Many of these Jewish refugees from the Spanish Inquisition arrived in America and some made their way to Newport, Rhode Island. In 1658, they founded a Jewish congregation and, in 1763, built Touro Synagogue, America’s oldest synagogue. Jews found a haven in America that was nonexistent in the rest of the world. They could live as Jews and worship freely in Colonial America. Yet, even in the religiously tolerant colony of Rhode Island, Jewish residents of Newport were denied the right to become naturalized citizens – they were not allowed to vote or hold public office.
After the Revolutionary War, George Washington was elected president of the United States of America. In 1790, President Washington, accompanied by Secretary of State Thomas Jefferson, visited Newport. He later wrote a letter to Newport’s Jewish congregation at Touro Synagogue.
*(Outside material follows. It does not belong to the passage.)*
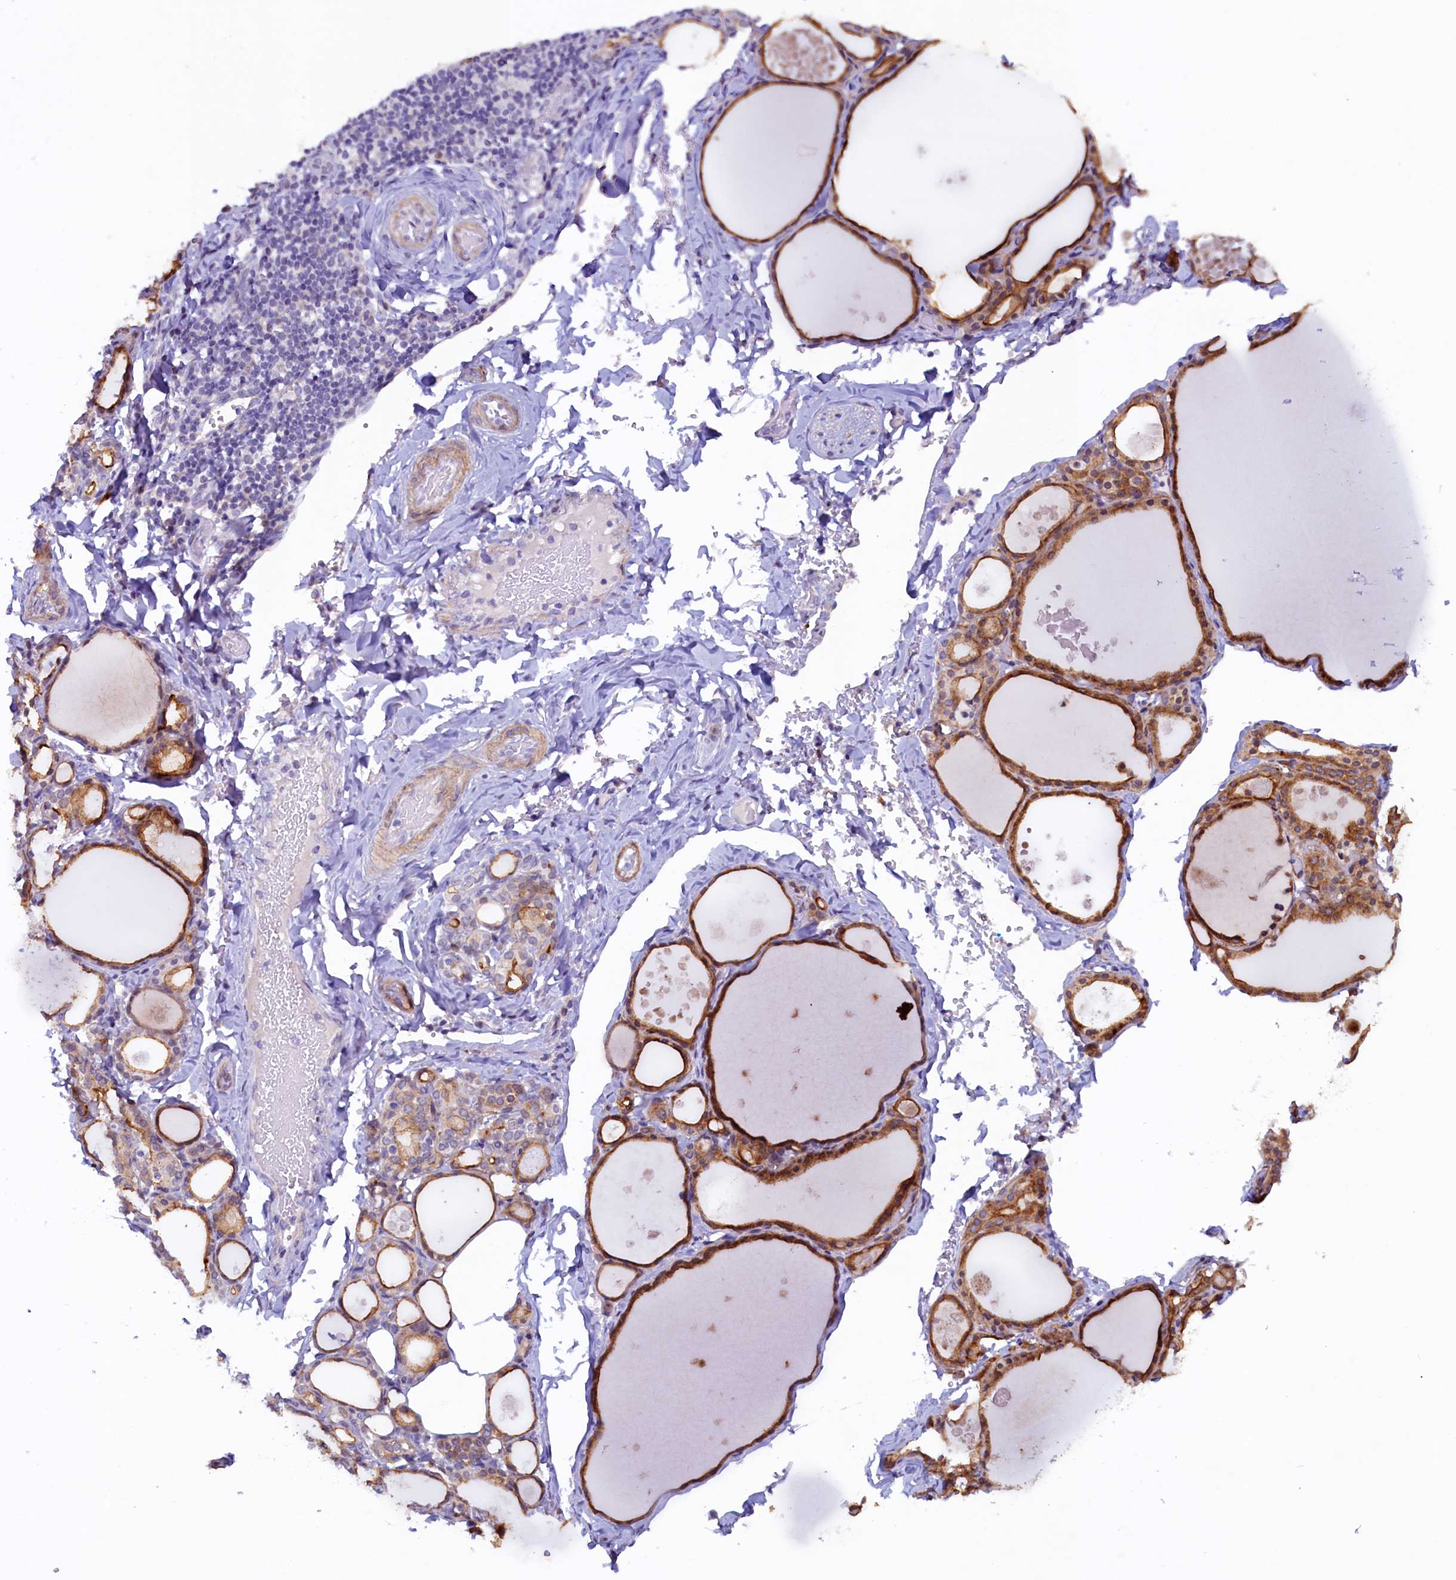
{"staining": {"intensity": "moderate", "quantity": ">75%", "location": "cytoplasmic/membranous"}, "tissue": "thyroid gland", "cell_type": "Glandular cells", "image_type": "normal", "snomed": [{"axis": "morphology", "description": "Normal tissue, NOS"}, {"axis": "topography", "description": "Thyroid gland"}], "caption": "Protein expression analysis of normal thyroid gland displays moderate cytoplasmic/membranous positivity in about >75% of glandular cells.", "gene": "PACSIN3", "patient": {"sex": "male", "age": 56}}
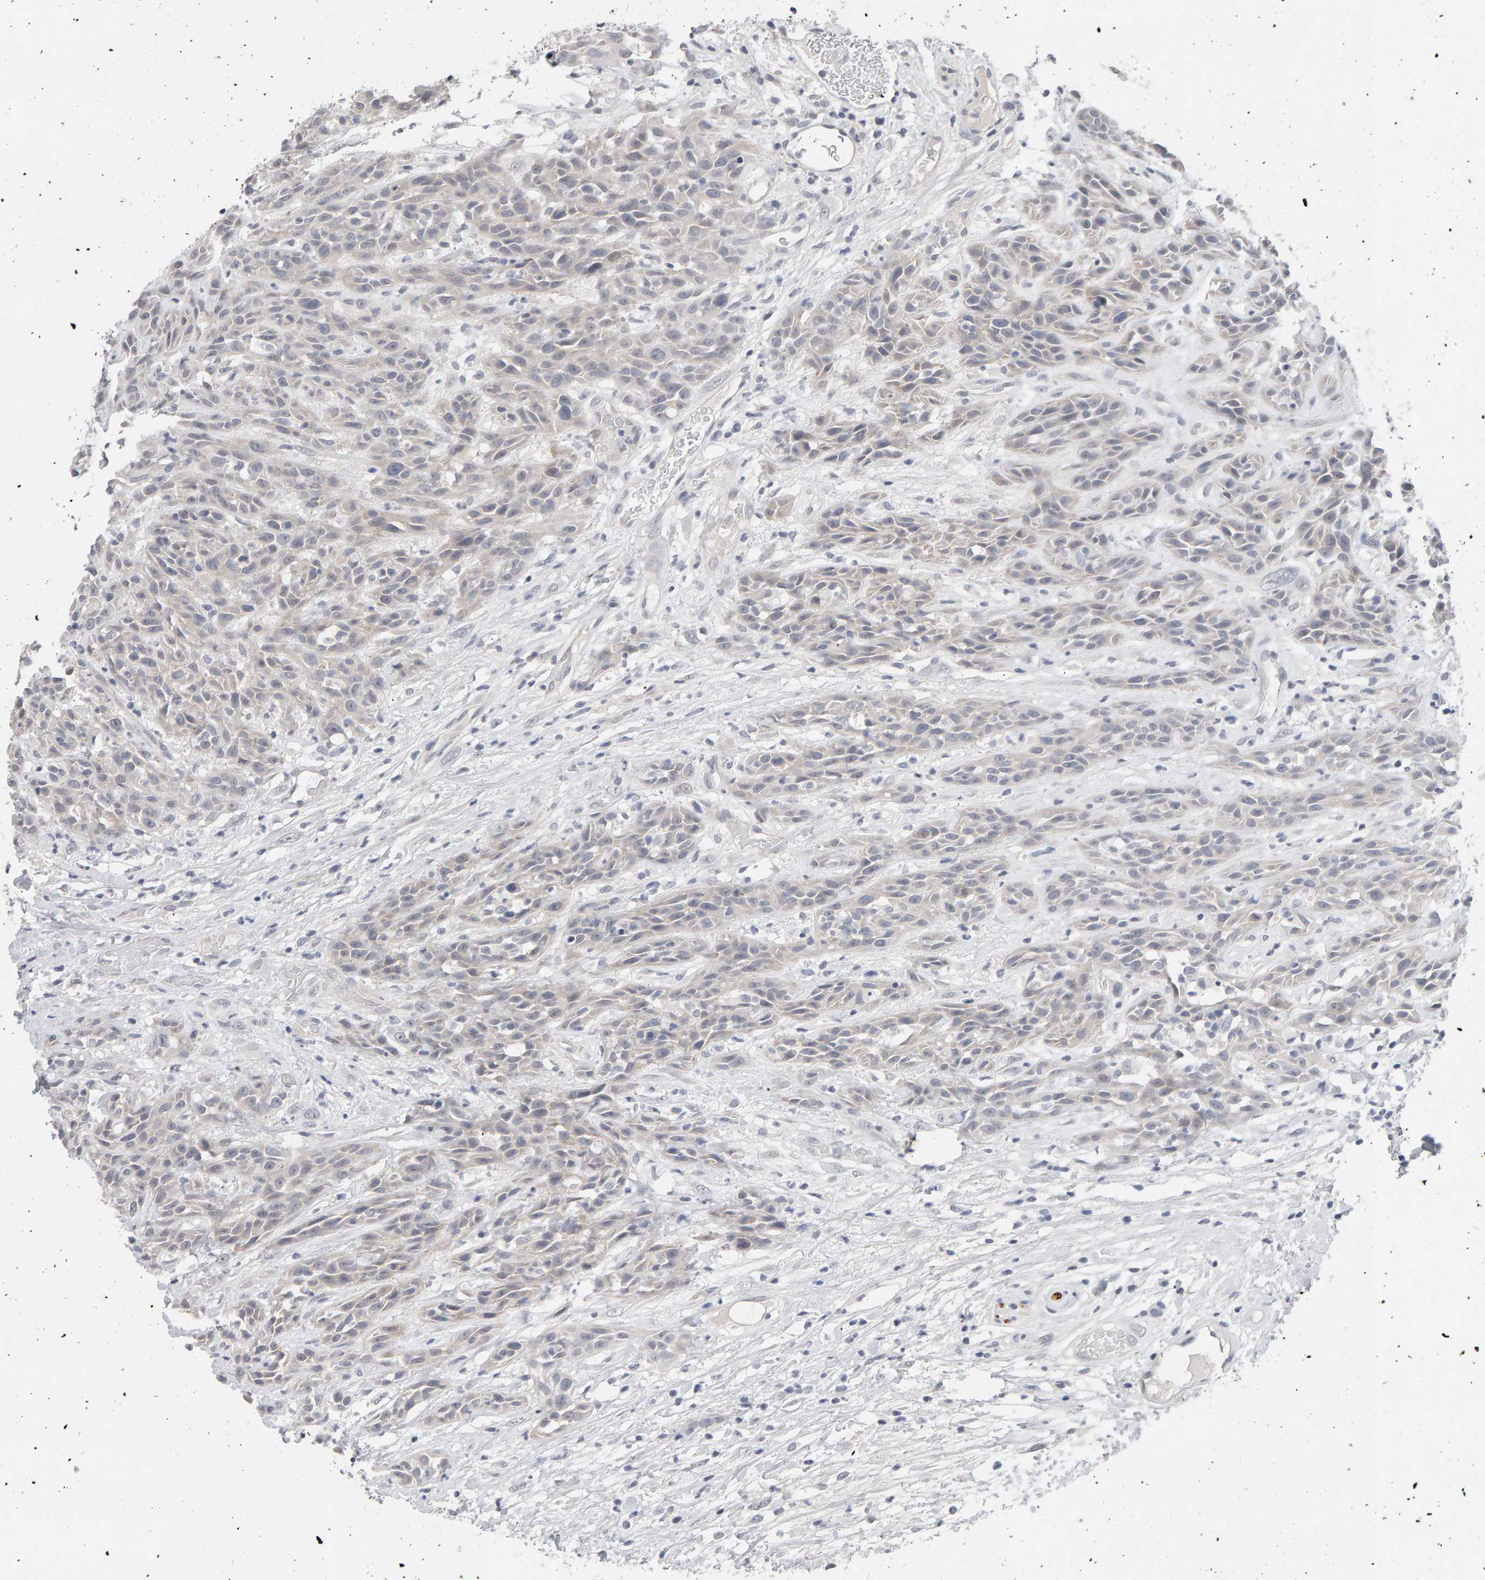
{"staining": {"intensity": "negative", "quantity": "none", "location": "none"}, "tissue": "head and neck cancer", "cell_type": "Tumor cells", "image_type": "cancer", "snomed": [{"axis": "morphology", "description": "Normal tissue, NOS"}, {"axis": "morphology", "description": "Squamous cell carcinoma, NOS"}, {"axis": "topography", "description": "Cartilage tissue"}, {"axis": "topography", "description": "Head-Neck"}], "caption": "This is a photomicrograph of immunohistochemistry staining of squamous cell carcinoma (head and neck), which shows no staining in tumor cells.", "gene": "HNF4A", "patient": {"sex": "male", "age": 62}}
His words declared this new nation would be different from all others that had preceded it, in that certain rights – such as religious freedom – were fundamental rights men were born with, not privileges to be bestowed or taken away by a ruling class:
“It is now no more that toleration is spoken of as if it were the indulgence of one class of people that another enjoyed the exercise of their inherent natural rights, for, happily, the Government of the United States, which gives to bigotry no sanction, to persecution no assistance, requires only that they who live under its protection should demean themselves as good citizens in giving it on all occasions their effectual support.”
America, its first president declared, would, from its inception, distinguish itself from every other nation on Earth, then or previous, by recognizing and protecting natural rights such as freedom of religion and speech, unlike other nations. This new nation would not tolerate bigotry or persecution. As I stood today, inches from the bench in Touro Synagogue that George Washington had sat on, gazing at a 500-year-old Torah handwritten on deerskin brought to Newport from Portugal, I realized the true nature of American Exceptionalism.